Compilation. Released 2006.  

BBC Review

Here’s a collection of neutered radio edits of what started off as bizarre and...

Lou Thomas 2007

Kicking off a 'Best Of' compilation with a song titled "I Can Only Disappoint U" is not a usual tactic but then Mansun never even thought about approaching usual in their seven year recording history.

Their debut album Attack of The Grey Lantern, six tracks of which appear on Legacy, included an ace song about bondage based around a Bryan Adams riff in "She Makes My Nose Bleed", the hilarious Buzzcocks-style ditty of "Stripper Vicar" and a warped Bond theme that never was: "The Chad Who Loved Me".

Attack... was a surprising listen in 1997 and a ballsy, sexually ambivalent record that didn’t just wink back at the Britpop it followed, but spanked its naked buttocks.

Fans soon began idolising Mansun in ways not seen since the glitter-heavy early days of the Manic Street Preachers five years before. After Cast, Shed 7 and the rest banged through 60s pastiches, Mansun larged it with nail varnish and songs about twisted little towns where the sun didn’t always sh-iii-iii-ne, as surely as the introspection of The Smiths followed punk.

The next year Chester’s finest musical export put out Six, an astounding, baffling seventy-minute tour de force. It included a guest vocal from sometime Dr Who, Tom Baker, samples from Swan Lake, approximately one chorus, a jittery yarn about getting an AIDS test ("Negative", included here) and references to Taoism and the title track, also included here. It was despised and admired in equal measure, but any day you listened to it the world leapt from monochrome into mind-melting Technicolor.

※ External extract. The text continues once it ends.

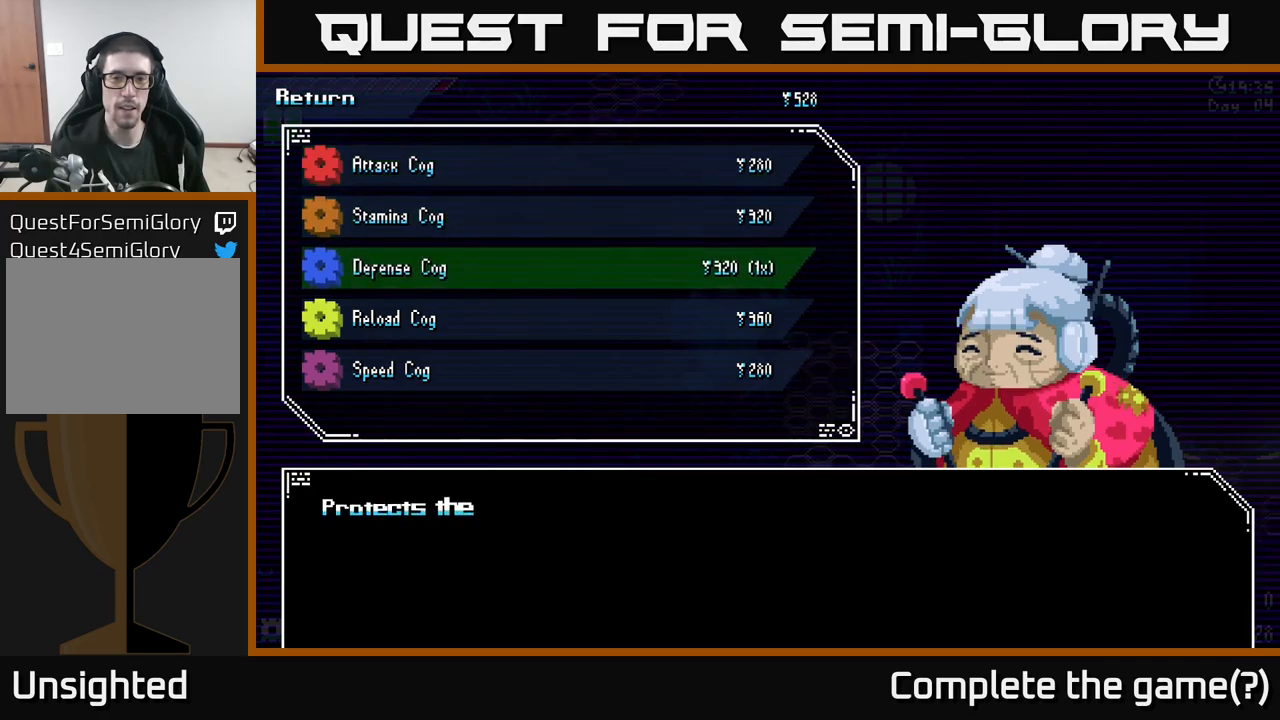
{"buttons": [], "left_stick": "center", "right_stick": "center", "events": [[50, "left_stick", "center"], [134, "left_stick", "down"], [250, "left_stick", "center"], [367, "left_stick", "down"], [467, "left_stick", "center"]]}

Mansun couldn’t top Six or Attack... and limped along for one more LP (the underwhelming Little Kix) before splitting up. So here’s a collection of neutered radio edits of what started off as bizarre and interesting songs coupled with the odd non-descript filler track. They’ve even missed off "Everyone Must Win", a soaring race into the sky that summed up the odd vision of frontman Paul Draper and his bandmates better than this sorry cash-in. Seek out that and the first two albums instead.